#### Exercise brief:
Nothing after the line with "0.54 | 0.70 |" belongs in the copy; extract the lines below from the top through that line, pictures left out.

#### Listed entries:
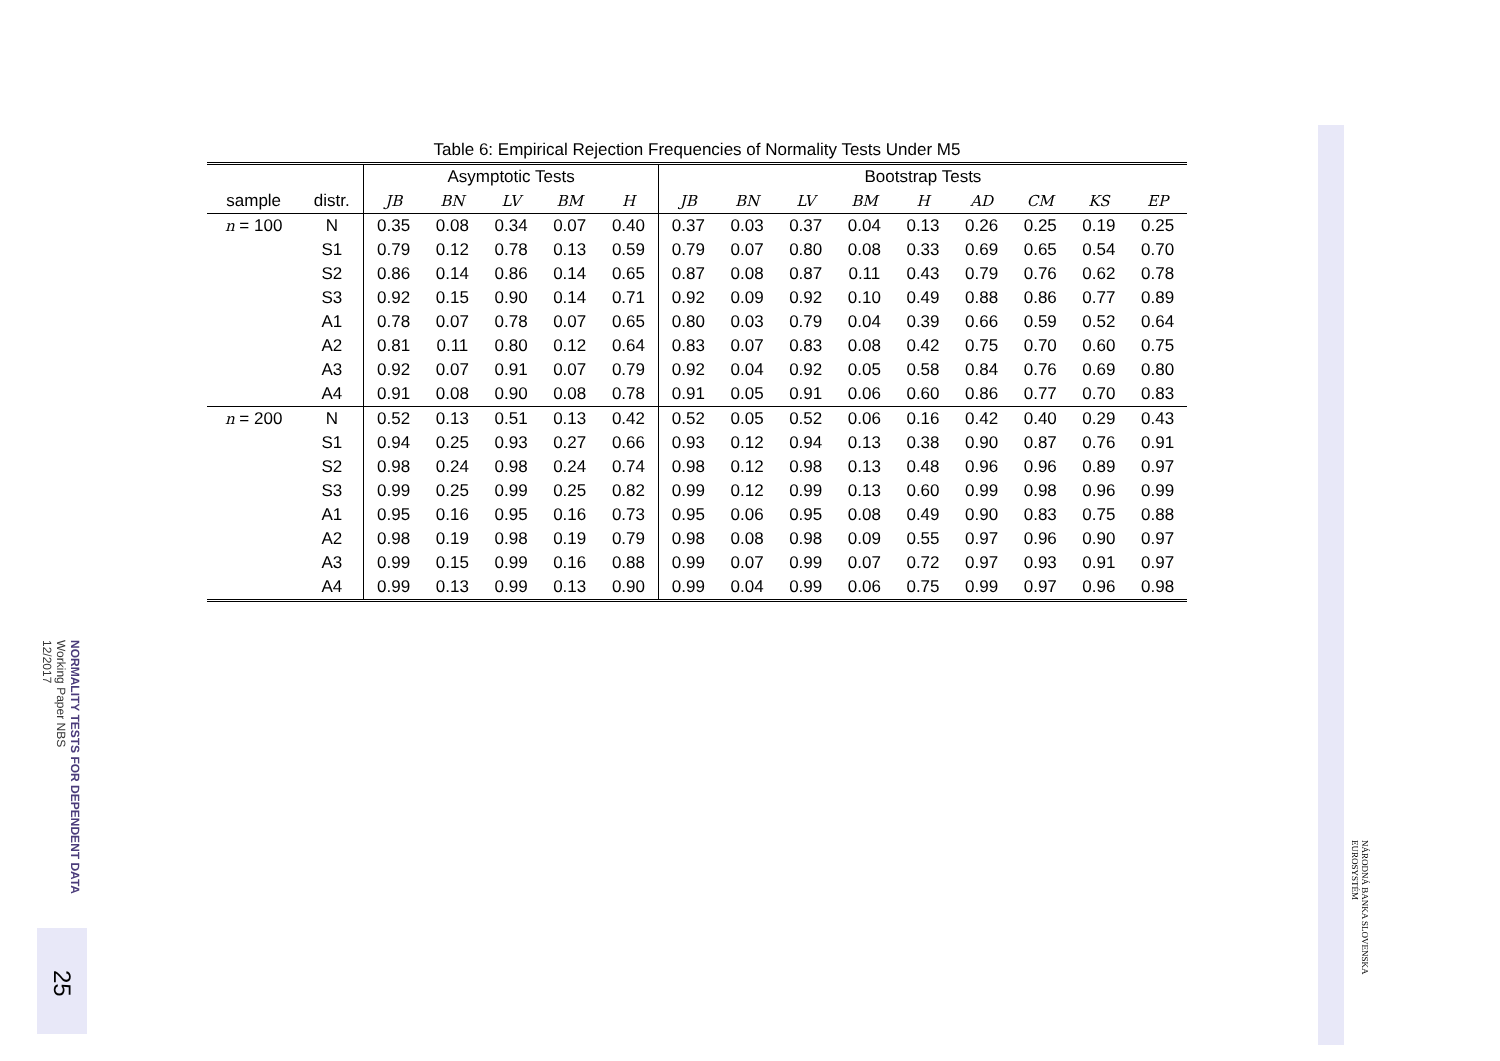Table 6: Empirical Rejection Frequencies of Normality Tests Under M5
| | | Asymptotic Tests | | | | | Bootstrap Tests | | | | | | | | |
| --- | --- | --- | --- | --- | --- | --- | --- | --- | --- | --- | --- | --- | --- | --- | --- |
| sample | distr. | JB | BN | LV | BM | H | JB | BN | LV | BM | H | AD | CM | KS | EP |
| n = 100 | N | 0.35 | 0.08 | 0.34 | 0.07 | 0.40 | 0.37 | 0.03 | 0.37 | 0.04 | 0.13 | 0.26 | 0.25 | 0.19 | 0.25 |
| | S1 | 0.79 | 0.12 | 0.78 | 0.13 | 0.59 | 0.79 | 0.07 | 0.80 | 0.08 | 0.33 | 0.69 | 0.65 | 0.54 | 0.70 |
| | S2 | 0.86 | 0.14 | 0.86 | 0.14 | 0.65 | 0.87 | 0.08 | 0.87 | 0.11 | 0.43 | 0.79 | 0.76 | 0.62 | 0.78 |
| | S3 | 0.92 | 0.15 | 0.90 | 0.14 | 0.71 | 0.92 | 0.09 | 0.92 | 0.10 | 0.49 | 0.88 | 0.86 | 0.77 | 0.89 |
| | A1 | 0.78 | 0.07 | 0.78 | 0.07 | 0.65 | 0.80 | 0.03 | 0.79 | 0.04 | 0.39 | 0.66 | 0.59 | 0.52 | 0.64 |
| | A2 | 0.81 | 0.11 | 0.80 | 0.12 | 0.64 | 0.83 | 0.07 | 0.83 | 0.08 | 0.42 | 0.75 | 0.70 | 0.60 | 0.75 |
| | A3 | 0.92 | 0.07 | 0.91 | 0.07 | 0.79 | 0.92 | 0.04 | 0.92 | 0.05 | 0.58 | 0.84 | 0.76 | 0.69 | 0.80 |
| | A4 | 0.91 | 0.08 | 0.90 | 0.08 | 0.78 | 0.91 | 0.05 | 0.91 | 0.06 | 0.60 | 0.86 | 0.77 | 0.70 | 0.83 |
| n = 200 | N | 0.52 | 0.13 | 0.51 | 0.13 | 0.42 | 0.52 | 0.05 | 0.52 | 0.06 | 0.16 | 0.42 | 0.40 | 0.29 | 0.43 |
| | S1 | 0.94 | 0.25 | 0.93 | 0.27 | 0.66 | 0.93 | 0.12 | 0.94 | 0.13 | 0.38 | 0.90 | 0.87 | 0.76 | 0.91 |
| | S2 | 0.98 | 0.24 | 0.98 | 0.24 | 0.74 | 0.98 | 0.12 | 0.98 | 0.13 | 0.48 | 0.96 | 0.96 | 0.89 | 0.97 |
| | S3 | 0.99 | 0.25 | 0.99 | 0.25 | 0.82 | 0.99 | 0.12 | 0.99 | 0.13 | 0.60 | 0.99 | 0.98 | 0.96 | 0.99 |
| | A1 | 0.95 | 0.16 | 0.95 | 0.16 | 0.73 | 0.95 | 0.06 | 0.95 | 0.08 | 0.49 | 0.90 | 0.83 | 0.75 | 0.88 |
| | A2 | 0.98 | 0.19 | 0.98 | 0.19 | 0.79 | 0.98 | 0.08 | 0.98 | 0.09 | 0.55 | 0.97 | 0.96 | 0.90 | 0.97 |
| | A3 | 0.99 | 0.15 | 0.99 | 0.16 | 0.88 | 0.99 | 0.07 | 0.99 | 0.07 | 0.72 | 0.97 | 0.93 | 0.91 | 0.97 |
| | A4 | 0.99 | 0.13 | 0.99 | 0.13 | 0.90 | 0.99 | 0.04 | 0.99 | 0.06 | 0.75 | 0.99 | 0.97 | 0.96 | 0.98 |
NORMALITY TESTS FOR DEPENDENT DATA
Working Paper NBS
12/2017
25
NÁRODNÁ BANKA SLOVENSKA
EUROSYSTÉM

#### Result for this task:
Table 6: Empirical Rejection Frequencies of Normality Tests Under M5
| | | Asymptotic Tests | | | | | Bootstrap Tests | | | | | | | | |
| --- | --- | --- | --- | --- | --- | --- | --- | --- | --- | --- | --- | --- | --- | --- | --- |
| sample | distr. | JB | BN | LV | BM | H | JB | BN | LV | BM | H | AD | CM | KS | EP |
| n = 100 | N | 0.35 | 0.08 | 0.34 | 0.07 | 0.40 | 0.37 | 0.03 | 0.37 | 0.04 | 0.13 | 0.26 | 0.25 | 0.19 | 0.25 |
| | S1 | 0.79 | 0.12 | 0.78 | 0.13 | 0.59 | 0.79 | 0.07 | 0.80 | 0.08 | 0.33 | 0.69 | 0.65 | 0.54 | 0.70 |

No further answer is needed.